A blog reader has kindly forwarded an important new study ‘Golden rules for a Golden Age of Gas’, produced by the International Energy Agency (IEA). It sets out what needs to be done to maintain public confidence in ‘fracking’ and the other techniques used to extract unconventional gas.
It is clearly a vital piece of work. US developments have already shown, as the IEA notes, that:
“Natural gas is poised to enter a golden age, but will do so only if a significant proportion of the world’s vast resources of unconventional gas – shale gas, tight gas and coalbed methane – can be developed profitably and in an environmentally acceptable manner.”
The good news, as they add, is that:
“The technologies and know-how exist for unconventional gas to be produced in a way that satisfactorily meets these challenges, but a continuous drive from governments and industry to improve performance is required if public confidence is to be maintained or earned.”

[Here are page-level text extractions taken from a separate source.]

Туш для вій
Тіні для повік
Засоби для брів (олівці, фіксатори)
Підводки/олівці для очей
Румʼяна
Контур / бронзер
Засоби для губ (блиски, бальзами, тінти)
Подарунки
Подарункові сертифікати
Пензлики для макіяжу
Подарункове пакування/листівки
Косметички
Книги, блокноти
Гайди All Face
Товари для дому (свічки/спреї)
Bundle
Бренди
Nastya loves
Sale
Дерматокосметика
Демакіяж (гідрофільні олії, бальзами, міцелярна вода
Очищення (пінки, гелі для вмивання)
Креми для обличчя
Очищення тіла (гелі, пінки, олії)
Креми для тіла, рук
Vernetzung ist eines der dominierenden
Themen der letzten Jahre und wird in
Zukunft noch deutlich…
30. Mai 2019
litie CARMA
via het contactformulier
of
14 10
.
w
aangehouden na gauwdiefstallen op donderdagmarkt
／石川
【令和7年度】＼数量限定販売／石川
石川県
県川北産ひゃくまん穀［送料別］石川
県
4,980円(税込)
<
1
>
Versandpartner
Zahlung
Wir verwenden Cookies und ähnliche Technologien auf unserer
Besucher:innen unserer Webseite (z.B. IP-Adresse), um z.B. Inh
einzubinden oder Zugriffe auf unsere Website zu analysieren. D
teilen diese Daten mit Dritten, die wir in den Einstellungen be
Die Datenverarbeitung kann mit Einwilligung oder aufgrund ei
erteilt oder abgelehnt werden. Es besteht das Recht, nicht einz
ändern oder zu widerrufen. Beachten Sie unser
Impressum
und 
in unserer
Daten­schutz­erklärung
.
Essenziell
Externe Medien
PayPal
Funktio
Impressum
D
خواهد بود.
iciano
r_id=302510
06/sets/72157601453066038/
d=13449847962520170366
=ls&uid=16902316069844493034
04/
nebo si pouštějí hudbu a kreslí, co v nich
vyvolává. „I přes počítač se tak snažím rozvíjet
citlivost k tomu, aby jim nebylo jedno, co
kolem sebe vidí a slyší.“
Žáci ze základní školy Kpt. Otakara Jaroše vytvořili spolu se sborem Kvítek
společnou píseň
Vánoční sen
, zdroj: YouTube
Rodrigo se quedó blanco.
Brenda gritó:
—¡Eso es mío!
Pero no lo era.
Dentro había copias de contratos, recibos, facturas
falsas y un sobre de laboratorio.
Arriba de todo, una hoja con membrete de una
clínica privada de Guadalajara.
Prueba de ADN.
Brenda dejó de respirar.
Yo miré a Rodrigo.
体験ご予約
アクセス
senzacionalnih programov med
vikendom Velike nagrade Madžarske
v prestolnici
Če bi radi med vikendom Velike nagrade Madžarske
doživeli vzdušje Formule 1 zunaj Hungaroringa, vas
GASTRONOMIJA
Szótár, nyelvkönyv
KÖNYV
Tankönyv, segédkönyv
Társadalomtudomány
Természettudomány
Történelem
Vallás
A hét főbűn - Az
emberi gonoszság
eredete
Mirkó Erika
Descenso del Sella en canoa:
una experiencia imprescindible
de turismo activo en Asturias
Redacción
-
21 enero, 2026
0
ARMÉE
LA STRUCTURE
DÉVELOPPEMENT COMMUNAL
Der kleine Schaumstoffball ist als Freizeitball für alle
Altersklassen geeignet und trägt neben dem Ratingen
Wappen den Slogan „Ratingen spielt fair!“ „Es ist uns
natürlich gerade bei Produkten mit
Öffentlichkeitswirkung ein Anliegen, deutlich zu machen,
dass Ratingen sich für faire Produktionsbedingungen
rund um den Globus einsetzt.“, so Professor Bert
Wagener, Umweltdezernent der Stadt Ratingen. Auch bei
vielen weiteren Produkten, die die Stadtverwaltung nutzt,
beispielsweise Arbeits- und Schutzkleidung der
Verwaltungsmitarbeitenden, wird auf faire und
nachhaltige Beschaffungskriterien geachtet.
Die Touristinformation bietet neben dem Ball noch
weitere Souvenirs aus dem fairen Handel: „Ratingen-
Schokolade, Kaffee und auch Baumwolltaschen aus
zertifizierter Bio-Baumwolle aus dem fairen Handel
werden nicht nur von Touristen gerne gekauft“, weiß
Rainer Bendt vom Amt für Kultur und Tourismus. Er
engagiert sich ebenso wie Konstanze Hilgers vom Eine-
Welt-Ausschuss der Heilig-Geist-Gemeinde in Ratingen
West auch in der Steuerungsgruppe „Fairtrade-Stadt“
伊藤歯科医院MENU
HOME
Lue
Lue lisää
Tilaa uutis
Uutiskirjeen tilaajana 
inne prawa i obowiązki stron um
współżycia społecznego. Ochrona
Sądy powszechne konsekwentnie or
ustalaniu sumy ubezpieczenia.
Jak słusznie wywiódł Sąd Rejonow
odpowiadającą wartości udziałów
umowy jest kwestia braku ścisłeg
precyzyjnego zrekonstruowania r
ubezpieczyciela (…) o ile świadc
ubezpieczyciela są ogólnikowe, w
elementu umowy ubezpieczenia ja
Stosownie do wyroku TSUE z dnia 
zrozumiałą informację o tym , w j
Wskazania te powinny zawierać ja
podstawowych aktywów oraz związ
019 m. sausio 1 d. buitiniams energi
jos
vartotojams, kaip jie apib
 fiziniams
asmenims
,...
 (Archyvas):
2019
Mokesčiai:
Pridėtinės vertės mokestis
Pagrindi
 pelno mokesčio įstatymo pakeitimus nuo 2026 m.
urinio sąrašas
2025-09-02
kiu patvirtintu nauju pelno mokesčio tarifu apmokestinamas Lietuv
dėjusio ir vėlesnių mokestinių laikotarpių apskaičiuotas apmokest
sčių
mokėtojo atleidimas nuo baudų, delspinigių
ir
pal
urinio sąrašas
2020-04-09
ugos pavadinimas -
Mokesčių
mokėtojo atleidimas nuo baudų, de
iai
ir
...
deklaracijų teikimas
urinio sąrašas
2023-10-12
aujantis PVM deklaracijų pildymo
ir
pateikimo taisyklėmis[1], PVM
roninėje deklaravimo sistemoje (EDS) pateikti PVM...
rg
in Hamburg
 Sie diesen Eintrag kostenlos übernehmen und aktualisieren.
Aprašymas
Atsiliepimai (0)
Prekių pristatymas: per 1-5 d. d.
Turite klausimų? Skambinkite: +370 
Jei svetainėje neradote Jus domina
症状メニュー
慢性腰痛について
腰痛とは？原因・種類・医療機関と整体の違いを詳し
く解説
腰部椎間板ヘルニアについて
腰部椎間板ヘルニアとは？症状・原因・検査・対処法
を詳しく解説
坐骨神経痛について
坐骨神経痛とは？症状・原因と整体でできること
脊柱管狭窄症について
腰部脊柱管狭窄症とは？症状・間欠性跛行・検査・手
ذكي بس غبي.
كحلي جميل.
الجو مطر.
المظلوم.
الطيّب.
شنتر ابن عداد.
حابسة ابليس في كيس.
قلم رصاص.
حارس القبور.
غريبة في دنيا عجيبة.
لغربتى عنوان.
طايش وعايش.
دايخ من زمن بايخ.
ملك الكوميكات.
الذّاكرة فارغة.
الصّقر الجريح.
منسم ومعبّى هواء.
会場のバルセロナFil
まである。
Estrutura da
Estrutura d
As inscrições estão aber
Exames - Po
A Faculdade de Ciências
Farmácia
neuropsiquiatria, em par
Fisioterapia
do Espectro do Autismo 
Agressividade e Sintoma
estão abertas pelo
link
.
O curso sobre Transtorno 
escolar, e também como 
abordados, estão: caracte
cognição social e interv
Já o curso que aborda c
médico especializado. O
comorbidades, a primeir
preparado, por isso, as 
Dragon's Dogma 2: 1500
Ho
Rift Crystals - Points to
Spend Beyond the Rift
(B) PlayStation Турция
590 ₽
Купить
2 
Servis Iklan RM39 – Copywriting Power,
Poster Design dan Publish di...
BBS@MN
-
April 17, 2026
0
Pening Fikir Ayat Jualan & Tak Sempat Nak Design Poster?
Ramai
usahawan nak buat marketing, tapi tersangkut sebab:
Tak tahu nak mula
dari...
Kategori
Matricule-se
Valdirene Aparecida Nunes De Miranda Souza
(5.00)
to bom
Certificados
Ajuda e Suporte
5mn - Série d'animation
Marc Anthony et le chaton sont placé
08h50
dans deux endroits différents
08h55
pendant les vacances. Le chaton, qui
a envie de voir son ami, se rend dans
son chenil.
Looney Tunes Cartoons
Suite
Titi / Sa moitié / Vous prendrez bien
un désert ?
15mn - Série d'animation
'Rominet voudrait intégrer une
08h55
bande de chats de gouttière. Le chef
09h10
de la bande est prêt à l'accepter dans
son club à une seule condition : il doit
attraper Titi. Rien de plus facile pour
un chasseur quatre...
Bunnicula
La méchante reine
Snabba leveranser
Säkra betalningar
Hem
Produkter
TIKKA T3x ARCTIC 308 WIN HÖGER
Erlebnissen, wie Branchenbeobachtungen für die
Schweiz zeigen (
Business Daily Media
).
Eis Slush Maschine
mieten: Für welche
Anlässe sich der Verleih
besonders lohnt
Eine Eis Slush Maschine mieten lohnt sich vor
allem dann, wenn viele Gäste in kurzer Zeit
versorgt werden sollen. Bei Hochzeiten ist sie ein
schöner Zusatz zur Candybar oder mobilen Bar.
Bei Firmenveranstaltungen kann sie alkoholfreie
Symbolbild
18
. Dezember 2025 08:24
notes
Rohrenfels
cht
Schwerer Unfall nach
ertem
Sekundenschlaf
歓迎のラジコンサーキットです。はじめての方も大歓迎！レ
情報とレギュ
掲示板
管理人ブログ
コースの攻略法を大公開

The issue is that success is far from assured. The states of New York, New Jersey and Maryland have already put in place temporary bans on fracking. Similar actions have been taken in other parts of the world, such as France. Ignoring legitimate concerns will only lead to a sense that the industry has something to hide – silence, as we all know, indicates guilt.
The chart above, from the report, highlights some key areas of concern. All of these can, and should be addressed as a matter of urgency. As the IEA note, the main need is for companies to act responsibly and transparently. Governments also need to develop the appropriate regulatory regimes, based on sound science and high quality data.
Equally, companies and governments need to guarantee public access to the data, so that it can be properly debated and understood by the communities affected, and by the wider public. Regulatory regimes also need to be properly enforced, in order to build public confidence.
The IEA report is an important step forward in this vital area. The blog can only hope that its conclusions are widely accepted and implemented.